Améliorer les disparités entre les sexes grâce à des approches de gouvernement ouvert au Costa Rica
Mejorando las desigualdades de género mediante enfoques de gobierno abierto en Costa Rica
Au Costa Rica, facilité par la technologie la violence sexisteLes réformes qui combattent la violence sexiste sont essentielles pour favoriser une société et un gouvernement inclusifs qui respectent les droits humains et promeuvent l’égalité des sexes. Spécifications techniques : Engagements... Autres (TFGBV), la violence contre les femmes en politique et les écarts entre les sexes dans les politiques publiques et prise de décision automatiséeAlors que les gouvernements se tournent de plus en plus vers les algorithmes pour soutenir la prise de décision pour les services publics, la transparence et la responsabilité de l'utilisation des algorithmes sont nécessaires pour minimiser leurs dommages et augmenter ... Autres Les systèmes (ADM) constituent des défis urgents pour la démocratie. GenreLes gouvernements participants à l'OGP apportent des perspectives de genre dans les domaines politiques populaires, assurent la diversité dans les processus participatifs et ciblent spécifiquement les écarts entre les sexes dans les politiques pour aborder le gouvernement ... Autres Les disparités compromettent la représentation inclusive, affaiblissent la légitimité institutionnelle et limitent la capacité égale des citoyens à participer pleinement à la vie publique.
Pour améliorer cette réalité pour les femmes, à ACCÈS, nous avons développé des solutions centrées sur l'humain pour créer une société plus équitable et démocratique avec le soutien du FOGO du Centre de recherches pour le développement international mini-subvention. Notre travail comprend trois projets : une proposition de protocole interinstitutionnel pour lutter contre la violence envers les femmes en politique, une étude visant à analyser et à proposer des recommandations pour lutter contre la violence à l’égard des femmes en politique et une évaluation sexospécifique des politiques publiques et de l’utilisation de l’intelligence artificielle (IA) et des systèmes ADM.

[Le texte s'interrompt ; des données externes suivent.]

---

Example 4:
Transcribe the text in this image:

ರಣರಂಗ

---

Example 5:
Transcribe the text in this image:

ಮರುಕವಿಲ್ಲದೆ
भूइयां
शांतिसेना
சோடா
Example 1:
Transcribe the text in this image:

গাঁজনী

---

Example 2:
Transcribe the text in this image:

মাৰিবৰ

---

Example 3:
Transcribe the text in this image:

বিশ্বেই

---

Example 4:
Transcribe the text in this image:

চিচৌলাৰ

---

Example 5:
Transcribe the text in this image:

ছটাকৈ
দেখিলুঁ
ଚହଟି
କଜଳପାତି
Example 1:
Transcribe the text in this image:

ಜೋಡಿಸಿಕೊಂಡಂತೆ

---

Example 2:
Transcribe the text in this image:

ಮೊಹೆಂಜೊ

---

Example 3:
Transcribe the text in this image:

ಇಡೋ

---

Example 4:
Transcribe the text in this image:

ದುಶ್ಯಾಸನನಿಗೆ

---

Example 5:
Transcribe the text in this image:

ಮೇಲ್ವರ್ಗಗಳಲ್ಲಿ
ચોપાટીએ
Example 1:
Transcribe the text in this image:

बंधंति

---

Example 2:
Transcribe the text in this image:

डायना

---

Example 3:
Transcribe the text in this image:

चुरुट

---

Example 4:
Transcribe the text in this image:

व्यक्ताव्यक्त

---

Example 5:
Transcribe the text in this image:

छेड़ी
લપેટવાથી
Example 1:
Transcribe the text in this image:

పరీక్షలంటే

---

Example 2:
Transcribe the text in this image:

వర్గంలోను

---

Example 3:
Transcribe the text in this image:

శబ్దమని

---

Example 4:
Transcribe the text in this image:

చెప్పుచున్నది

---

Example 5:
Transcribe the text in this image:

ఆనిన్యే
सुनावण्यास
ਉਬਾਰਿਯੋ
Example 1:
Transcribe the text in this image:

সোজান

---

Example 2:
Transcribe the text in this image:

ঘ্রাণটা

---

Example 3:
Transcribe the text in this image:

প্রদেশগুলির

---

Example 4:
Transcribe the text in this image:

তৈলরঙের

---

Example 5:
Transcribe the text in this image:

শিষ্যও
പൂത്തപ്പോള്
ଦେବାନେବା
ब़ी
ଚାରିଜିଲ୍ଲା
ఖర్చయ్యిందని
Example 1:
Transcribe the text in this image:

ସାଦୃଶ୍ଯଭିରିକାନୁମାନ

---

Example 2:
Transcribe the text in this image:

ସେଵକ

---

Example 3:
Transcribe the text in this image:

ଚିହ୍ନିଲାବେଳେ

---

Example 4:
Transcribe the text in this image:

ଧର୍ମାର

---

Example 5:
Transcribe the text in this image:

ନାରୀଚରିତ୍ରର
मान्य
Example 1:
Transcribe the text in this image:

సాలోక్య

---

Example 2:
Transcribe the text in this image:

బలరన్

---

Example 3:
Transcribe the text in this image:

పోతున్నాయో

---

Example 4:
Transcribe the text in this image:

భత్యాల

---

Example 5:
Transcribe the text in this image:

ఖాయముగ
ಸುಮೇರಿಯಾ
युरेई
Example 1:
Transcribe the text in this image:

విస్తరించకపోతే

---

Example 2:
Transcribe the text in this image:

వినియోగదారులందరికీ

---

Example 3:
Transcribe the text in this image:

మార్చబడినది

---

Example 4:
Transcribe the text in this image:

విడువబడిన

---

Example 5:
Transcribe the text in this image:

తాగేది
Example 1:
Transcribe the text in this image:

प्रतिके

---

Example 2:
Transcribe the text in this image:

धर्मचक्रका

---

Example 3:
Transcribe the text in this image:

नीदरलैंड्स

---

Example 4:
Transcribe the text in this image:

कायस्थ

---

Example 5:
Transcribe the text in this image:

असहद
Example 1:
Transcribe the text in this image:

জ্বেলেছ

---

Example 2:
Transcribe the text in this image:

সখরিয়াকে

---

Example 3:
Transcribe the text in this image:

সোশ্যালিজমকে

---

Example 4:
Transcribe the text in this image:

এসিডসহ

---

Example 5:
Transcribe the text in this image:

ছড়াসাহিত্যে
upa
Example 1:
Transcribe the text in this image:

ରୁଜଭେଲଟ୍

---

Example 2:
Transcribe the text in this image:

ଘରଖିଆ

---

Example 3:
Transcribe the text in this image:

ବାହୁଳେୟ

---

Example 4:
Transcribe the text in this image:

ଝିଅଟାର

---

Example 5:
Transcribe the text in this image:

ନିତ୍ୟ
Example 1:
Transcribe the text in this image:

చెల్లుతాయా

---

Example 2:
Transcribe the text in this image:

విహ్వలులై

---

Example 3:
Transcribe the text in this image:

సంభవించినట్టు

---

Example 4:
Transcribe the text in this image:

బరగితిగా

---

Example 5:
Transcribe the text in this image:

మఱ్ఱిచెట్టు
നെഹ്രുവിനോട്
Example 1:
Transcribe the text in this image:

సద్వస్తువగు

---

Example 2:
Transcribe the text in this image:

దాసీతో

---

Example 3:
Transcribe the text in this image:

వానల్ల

Lutter contre la violence basée sur le genre
La TFGBV désigne les préjudices liés au genre engendrés par la technologie, notamment le harcèlement en ligne et le partage d'images privées sans consentement, qui créent des espaces numériques dangereux pour les femmes et les minorités de genre. À l'échelle mondiale, jeunes femmes âgées de 18 à 24 ans sont particulièrement touchés, plus de la moitié d’entre eux étant victimes de violences en ligne.
La lutte contre la TFGBV pose deux problèmes au Costa Rica : l’absence de cadres nationaux existants et la difficulté d’intégrer les voix des survivants sans provoquer de revictimisation.

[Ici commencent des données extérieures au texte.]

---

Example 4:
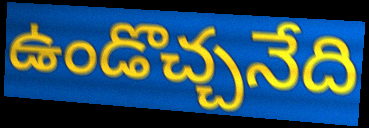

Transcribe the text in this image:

ఉండొచ్చనేది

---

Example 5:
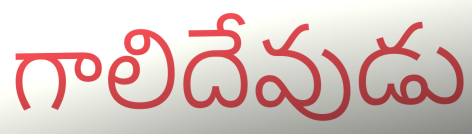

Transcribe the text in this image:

గాలిదేవుడు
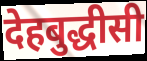
देहबुद्धीसी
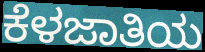
ಕೆಳಜಾತಿಯ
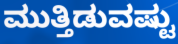
ಮುತ್ತಿಡುವಷ್ಟು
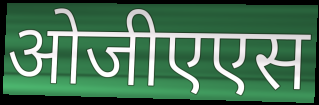
ओजीएएस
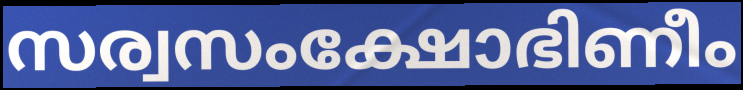
സര്വസംക്ഷോഭിണീം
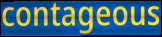
contageous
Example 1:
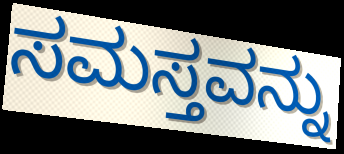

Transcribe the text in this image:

ಸಮಸ್ತವನ್ನು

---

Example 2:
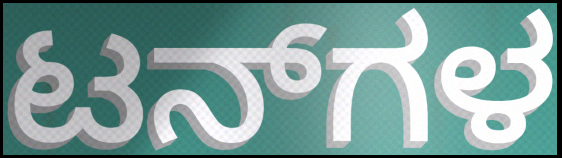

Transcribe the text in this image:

ಟನ್‌ಗಳ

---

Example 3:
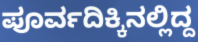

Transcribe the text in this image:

ಪೂರ್ವದಿಕ್ಕಿನಲ್ಲಿದ್ದ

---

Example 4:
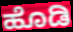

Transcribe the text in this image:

ಹೊಡಿ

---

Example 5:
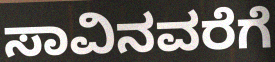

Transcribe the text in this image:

ಸಾವಿನವರೆಗೆ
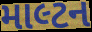
માલ્ટન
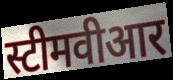
स्टीमवीआर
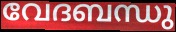
വേദബന്ധു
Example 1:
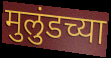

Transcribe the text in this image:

मुलुंडच्या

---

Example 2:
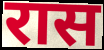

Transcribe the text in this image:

रास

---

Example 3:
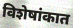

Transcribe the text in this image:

विशेषांकात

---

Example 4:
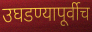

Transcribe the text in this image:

Grâce à la mini-subvention, nous avons élaboré une proposition de partenariat interinstitutionnel. protocole Pour lutter contre les violences faites aux femmes et aux filles. Malgré les difficultés, nous nous sommes engagés à mettre en œuvre un processus de conception centré sur les victimes, en consultant des responsables publics, des organisations de femmes, des militants et des universitaires.
Le résultat a été le premier guide pratique de la région pour signaler, recevoir et traiter les cas de TFGBV, qui donne la priorité à des étapes claires pour informer les victimes, fournir des soins psychologiques, offrir un soutien social et garantir des conseils juridiques pour déposer une plainte officielle.
Recherche sur la violence contre les femmes en politique
Les femmes en politique et à des postes de direction continuent d’être confrontées à des violences politiques telles que la diffamation, l’intimidation et l’accès inégal au leadership. ONU Femmes En juin 2025, le monde a lancé un avertissement sévère : si le monde continue à son rythme actuel, il faudra 130 ans pour parvenir à l’égalité des sexes dans les organes décisionnels mondiaux.
Malgré le Costa Rica législative récente Malgré les progrès réalisés pour prévenir, punir et éradiquer la violence à l’égard des femmes en politique, les femmes continuent d’être confrontées au harcèlement verbal, aux attaques en ligne et aux obstacles structurels conçus pour dissuader leur participation politique.
Grâce à la subvention, nous avons mené selon une étude Fournir des données actualisées sur la violence politique féminine, les raisons pour lesquelles les incidents ne sont pas signalés, le rôle des technologies et leurs impacts sur la vie professionnelle et personnelle des victimes. Cette étude montre que 78 % des femmes occupant des postes politiques et de direction interrogées ont déclaré avoir subi des violences sexistes en politique. Cependant, 65 % ont déclaré ne pas avoir signalé ces incidents.
S'appuyant sur ces conclusions, l'étude a également formulé des recommandations pour une prévention et une réponse efficaces, visant à favoriser un environnement politique plus sûr pour les femmes. Par exemple, nous proposons trois actions :
- Développer l’accès à la formation en leadership, en négociation et en participation politique, en particulier pour les groupes sous-représentés.
- Créer des réseaux de mentorat et de soutien avec des services juridiques et psychologiques pour les victimes.
- Élaborer des indicateurs clairs pour garantir la mise en œuvre effective de la loi et l’adoption de règlements internes par les partis politiques et les collectivités locales.
Évaluation des préjugés sexistes dans les politiques publiques
Les politiques publiques négligent souvent l'analyse de genre, ne luttent pas contre les stéréotypes culturels et disposent de systèmes de suivi défaillants. Les institutions publiques s'appuient également de plus en plus sur les systèmes de gestion des données d'entreprise et l'IA pour allouer les ressources, les prestations ou les services. C'est pourquoi il est essentiel d'examiner les biais sexistes dans les politiques publiques et de remettre en question l'idée selon laquelle les décisions prises par des algorithmes ou des systèmes automatisés sont impartiales.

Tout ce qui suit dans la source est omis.